Supplied records:
--- --- ---

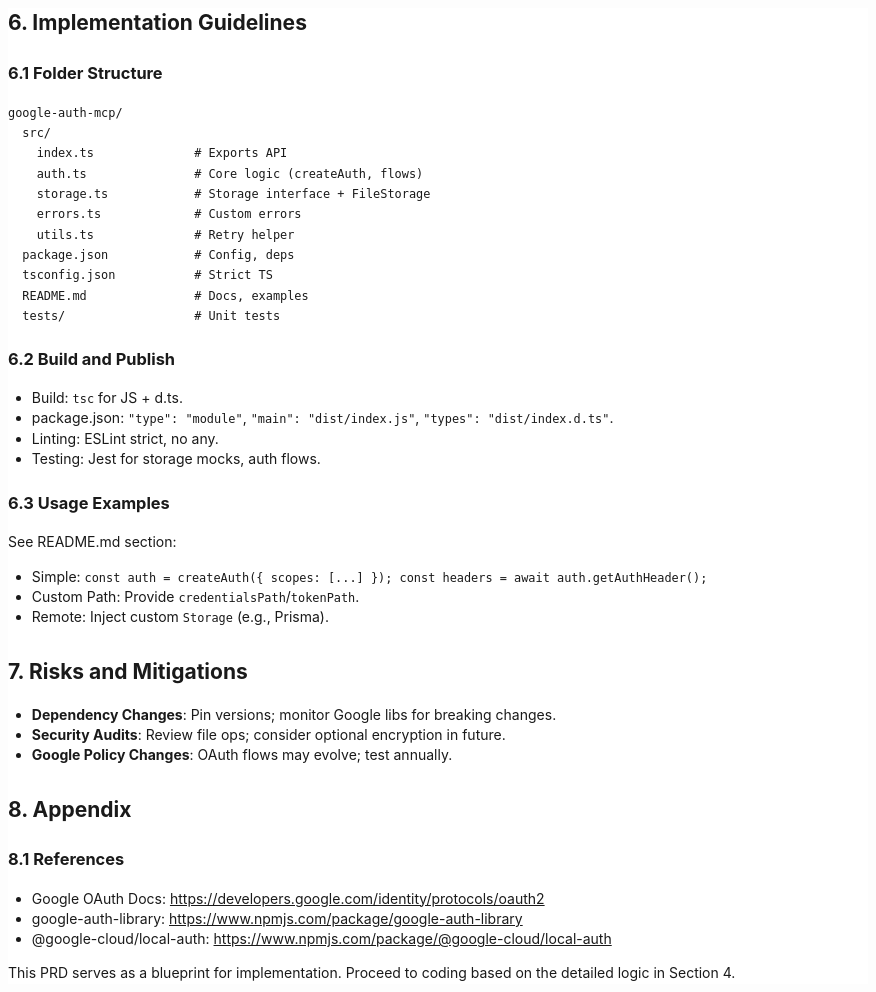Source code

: ## 6. Implementation Guidelines

### 6.1 Folder Structure
```
google-auth-mcp/
  src/
    index.ts              # Exports API
    auth.ts               # Core logic (createAuth, flows)
    storage.ts            # Storage interface + FileStorage
    errors.ts             # Custom errors
    utils.ts              # Retry helper
  package.json            # Config, deps
  tsconfig.json           # Strict TS
  README.md               # Docs, examples
  tests/                  # Unit tests
```

### 6.2 Build and Publish
- Build: `tsc` for JS + d.ts.
- package.json: `"type": "module"`, `"main": "dist/index.js"`, `"types": "dist/index.d.ts"`.
- Linting: ESLint strict, no any.
- Testing: Jest for storage mocks, auth flows.

### 6.3 Usage Examples
See README.md section:
- Simple: `const auth = createAuth({ scopes: [...] }); const headers = await auth.getAuthHeader();`
- Custom Path: Provide `credentialsPath`/`tokenPath`.
- Remote: Inject custom `Storage` (e.g., Prisma).

## 7. Risks and Mitigations
- **Dependency Changes**: Pin versions; monitor Google libs for breaking changes.
- **Security Audits**: Review file ops; consider optional encryption in future.
- **Google Policy Changes**: OAuth flows may evolve; test annually.

## 8. Appendix

### 8.1 References
- Google OAuth Docs: https://developers.google.com/identity/protocols/oauth2
- google-auth-library: https://www.npmjs.com/package/google-auth-library
- @google-cloud/local-auth: https://www.npmjs.com/package/@google-cloud/local-auth

This PRD serves as a blueprint for implementation. Proceed to coding based on the detailed logic in Section 4.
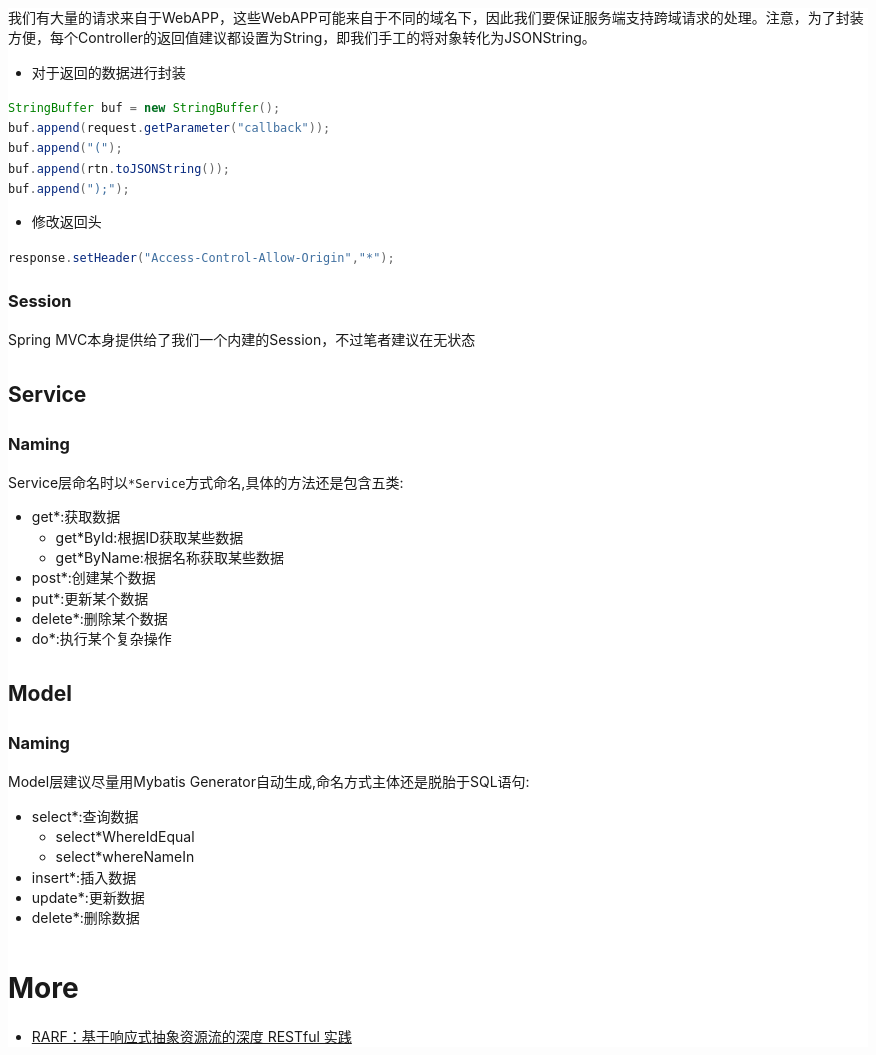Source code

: 我们有大量的请求来自于WebAPP，这些WebAPP可能来自于不同的域名下，因此我们要保证服务端支持跨域请求的处理。注意，为了封装方便，每个Controller的返回值建议都设置为String，即我们手工的将对象转化为JSONString。

- 对于返回的数据进行封装

```java
StringBuffer buf = new StringBuffer();
buf.append(request.getParameter("callback"));
buf.append("(");
buf.append(rtn.toJSONString());
buf.append(");");
```

- 修改返回头

```java
response.setHeader("Access-Control-Allow-Origin","*");
```



### Session

Spring MVC本身提供给了我们一个内建的Session，不过笔者建议在无状态

## Service

### Naming

Service层命名时以`*Service`方式命名,具体的方法还是包含五类:

- get*:获取数据
  - get*ById:根据ID获取某些数据
  - get*ByName:根据名称获取某些数据
- post*:创建某个数据
- put*:更新某个数据
- delete*:删除某个数据
- do*:执行某个复杂操作

## Model

### Naming

Model层建议尽量用Mybatis Generator自动生成,命名方式主体还是脱胎于SQL语句:

- select*:查询数据
  - select*WhereIdEqual
  - select*whereNameIn
- insert*:插入数据
- update*:更新数据
- delete*:删除数据



# More

- [RARF：基于响应式抽象资源流的深度 RESTful 实践](https://segmentfault.com/a/1190000004600730)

--- --- ---

Task directions: What you return must be the lines above that run from the line with "### 6.3 Usage Examples" to the line with "## 7. Risks and Mitigations", inclusive, each copied exactly.

Response box:
### 6.3 Usage Examples
See README.md section:
- Simple: `const auth = createAuth({ scopes: [...] }); const headers = await auth.getAuthHeader();`
- Custom Path: Provide `credentialsPath`/`tokenPath`.
- Remote: Inject custom `Storage` (e.g., Prisma).

## 7. Risks and Mitigations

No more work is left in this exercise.